Impact on the market
Looking at this through a capital markets lens, it’s clear that the overall repricing hasn’t completely by-passed the digital supply chain sector, but neither has it been as hard hit as others.
(Source: Google Finance May 16th, 2022)
Compared with Bessemer’s Emerging Cloud Index, which is down 43.45% YTD, two vendors from the digital supply chain space, Kinaxis Inc. and Manhattan Associates are down 20.47% and 22.73% respectively.
By contrast SAP is down 31% YTD, which is likely reflective of its broader exposure and wider product offering, which includes the ecommerce sector. Finally, Oracle, another key supply chain technology player, is down a comparable 20.69% YTD.
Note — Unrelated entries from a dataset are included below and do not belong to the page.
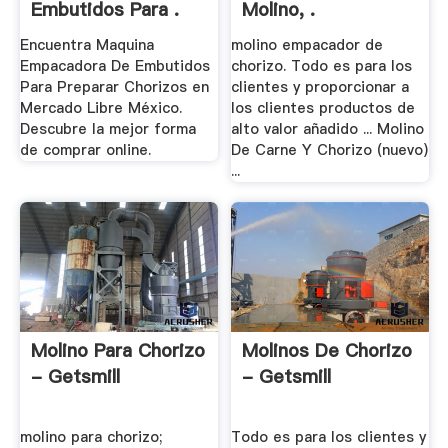
Embutidos Para .
Molino, .
Encuentra Maquina
molino empacador de
Empacadora De Embutidos
chorizo. Todo es para los
Para Preparar Chorizos en
clientes y proporcionar a
Mercado Libre México.
los clientes productos de
Descubre la mejor forma
alto valor añadido ... Molino
de comprar online.
De Carne Y Chorizo (nuevo)
...
Molino Para Chorizo
Molinos De Chorizo
- Getsmill
- Getsmill
molino para chorizo;
Todo es para los clientes y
So, what does this mean for supply chain leaders who are facing questions from their executive board on technology and transformation initiatives? Ultimately, it’s assurance that the outlook is still positive because:
- There is still a defensible rationale to continue investing in digital supply chain initiatives to increase supply chain resilience.
- The public market pricings suggest that the sector wasn’t as over-valued as others in the SaaS space and hasn’t seen the same fall in prices.
- The wave of recent investment means there is an abundance of innovative SaaS solutions in the market that can deliver
The case for digital supply chains
Supply chain disruption is not going to go away. Even the best demand forecasting models can’t account for changes in supplier availability.
Digital supply chain chains, at their core, are about improving visibility and communication. This enables manufacturers to respond quicker to changes, whether that is on the demand or supply side, allowing them to better manage costs and service.
The requirement for better supply chain information will continue through a recession, as manufacturers look for cost saving solutions that can be deployed quickly and return value even quicker. It will be those that embrace change and digital supply chain solutions that will come out on top.